Pipher spoke at The Edina Parent Communication Network this week. Organizer Theresa Brunker reported that 500 people showed up to hear her.

Parents are anxious to hear Pipher’s message. She wants us to remember how families thrive: by staying in everyday contact with each other. By making our own rituals around holidays and weekends. She says we should walk the dog together, play a board game, make brownies. And eat dinner together.

There’s a sense that if we do these things, we’ll connect again. And you know what?

I believe it.


Resources:

Mary Pipher

Fortifying Families is Mary Pipher’s Mission

Edina Parent Communication Network
(where Pipher spoke February 4, 2008)

National Institute on Media and the Family

Note: Mary Pipher will update The Shelter of Each Other: Rebuilding our Families later this year.



Comments (3)


Mary Pipher is a sage and I also read The Shelter of Each Other in the 90's. I will be thrilled to read a new edition with her perspective on the contemporary changes that have happened since she first wrote it. I am very bummed to have missed her lecture last month but glad you did a refresher of the solid advice she's so good at.

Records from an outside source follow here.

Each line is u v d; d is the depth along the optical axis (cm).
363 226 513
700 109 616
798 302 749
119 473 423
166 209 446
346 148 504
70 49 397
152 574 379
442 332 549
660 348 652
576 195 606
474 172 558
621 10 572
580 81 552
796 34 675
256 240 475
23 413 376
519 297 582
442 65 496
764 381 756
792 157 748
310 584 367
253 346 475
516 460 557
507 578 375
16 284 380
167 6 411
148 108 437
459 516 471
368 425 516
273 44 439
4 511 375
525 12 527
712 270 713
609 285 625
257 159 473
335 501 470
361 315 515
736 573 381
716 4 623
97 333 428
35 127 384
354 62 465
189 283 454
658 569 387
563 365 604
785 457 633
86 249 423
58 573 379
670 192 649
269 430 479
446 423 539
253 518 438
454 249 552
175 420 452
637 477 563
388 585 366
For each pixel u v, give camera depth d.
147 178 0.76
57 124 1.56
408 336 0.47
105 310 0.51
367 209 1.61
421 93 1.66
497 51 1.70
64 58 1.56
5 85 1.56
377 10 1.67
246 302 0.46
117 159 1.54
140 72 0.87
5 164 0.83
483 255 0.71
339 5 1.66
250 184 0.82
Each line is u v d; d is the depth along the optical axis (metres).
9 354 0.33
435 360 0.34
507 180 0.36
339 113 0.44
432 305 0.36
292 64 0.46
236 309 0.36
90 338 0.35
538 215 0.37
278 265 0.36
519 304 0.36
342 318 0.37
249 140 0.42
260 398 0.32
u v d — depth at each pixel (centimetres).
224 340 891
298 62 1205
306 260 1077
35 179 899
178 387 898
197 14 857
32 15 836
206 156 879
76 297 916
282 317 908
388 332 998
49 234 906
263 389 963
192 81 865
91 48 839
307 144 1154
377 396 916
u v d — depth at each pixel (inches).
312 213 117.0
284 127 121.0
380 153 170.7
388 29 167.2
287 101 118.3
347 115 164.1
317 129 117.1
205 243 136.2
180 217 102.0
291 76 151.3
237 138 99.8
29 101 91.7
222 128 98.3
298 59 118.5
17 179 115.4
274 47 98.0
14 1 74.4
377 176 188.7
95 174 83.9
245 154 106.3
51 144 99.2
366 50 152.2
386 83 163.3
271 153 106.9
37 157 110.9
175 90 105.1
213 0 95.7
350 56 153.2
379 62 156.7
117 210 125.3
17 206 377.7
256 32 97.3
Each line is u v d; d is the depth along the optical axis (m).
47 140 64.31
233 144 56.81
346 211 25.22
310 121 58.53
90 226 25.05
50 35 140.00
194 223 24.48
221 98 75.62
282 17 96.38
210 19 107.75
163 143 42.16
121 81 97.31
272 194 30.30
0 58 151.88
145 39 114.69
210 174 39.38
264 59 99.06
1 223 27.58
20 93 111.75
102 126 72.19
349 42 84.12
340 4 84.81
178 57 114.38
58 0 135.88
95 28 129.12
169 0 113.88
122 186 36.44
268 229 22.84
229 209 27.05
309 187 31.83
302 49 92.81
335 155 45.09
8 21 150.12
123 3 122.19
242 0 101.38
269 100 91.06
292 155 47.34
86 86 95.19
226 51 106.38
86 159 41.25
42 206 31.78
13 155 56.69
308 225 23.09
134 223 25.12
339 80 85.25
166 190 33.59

Posted by Terre Thomas | March 2, 2008 1:49 PM


Terre

I'm glad that you've read Pipher's book. Did you also read REVIVING OPHELIA?

I have 13 and 14 year old girls now, and I've had REVIVING OPHELIA on the shelf for years. I finally read it in anticipation of my meeting with Mary Pipher.

It is hard to take in story after story of girls suffering from loneliness and low self esteem.

I recommend it, especially for those of us raising girls in a culture that seems to demand that they be "perfect" while giving them such a narrow definition of what that is.

Pipher has a number of good ideas about how to stay connected with our girls and our families.

Posted by Nanci Olesen | March 4, 2008 10:37 PM


Nanci,

I just listened to your podcast interview with Mary Pipher. I have also read her books (Reviving Ophelia and Shelter) and am an advocate of keeping kids as critically independent of the media-saturated consumer culture as possible. Don't get me wrong, I'm not nurturing a household of Luddites, but the glowing screen is very, very alluring and it does take monitoring to make sure kids (and adults, I would add) are using it well and wisely and not at the expense of real experiences and interactions with people.

But here is an interesting use of technology to foster family communication: My husband just now e-mailed me and our three kids to remind us that we have slacked off on our agreed-upon weekly chores and request commitment to particular jobs. Everyone is expected to sign off on two jobs and "reply all" so we know who will do what! Also, he is calling us all to accountability on a New Year's pledge we made to institute Sunday family dinner--intended to be a pretty sacrosanct time where we would forego other invitations, whether social or work-related, in favor of family dinner and activity. We did it just once, then everyone forgot or had previous engagements. As Pipher rightly notes, it is really important to ritualize our connections. Ritual means the same activity (place, time, participants, activity) that is planned and regularly scheduled.

Great subjects to keep in front of us, especially we parents of older kids who are sometimes tempted to just give over to the leave-taking and the growing up and away. Family is so important for our teenagers even if we or they think it pales next to peer involvement. Thanks!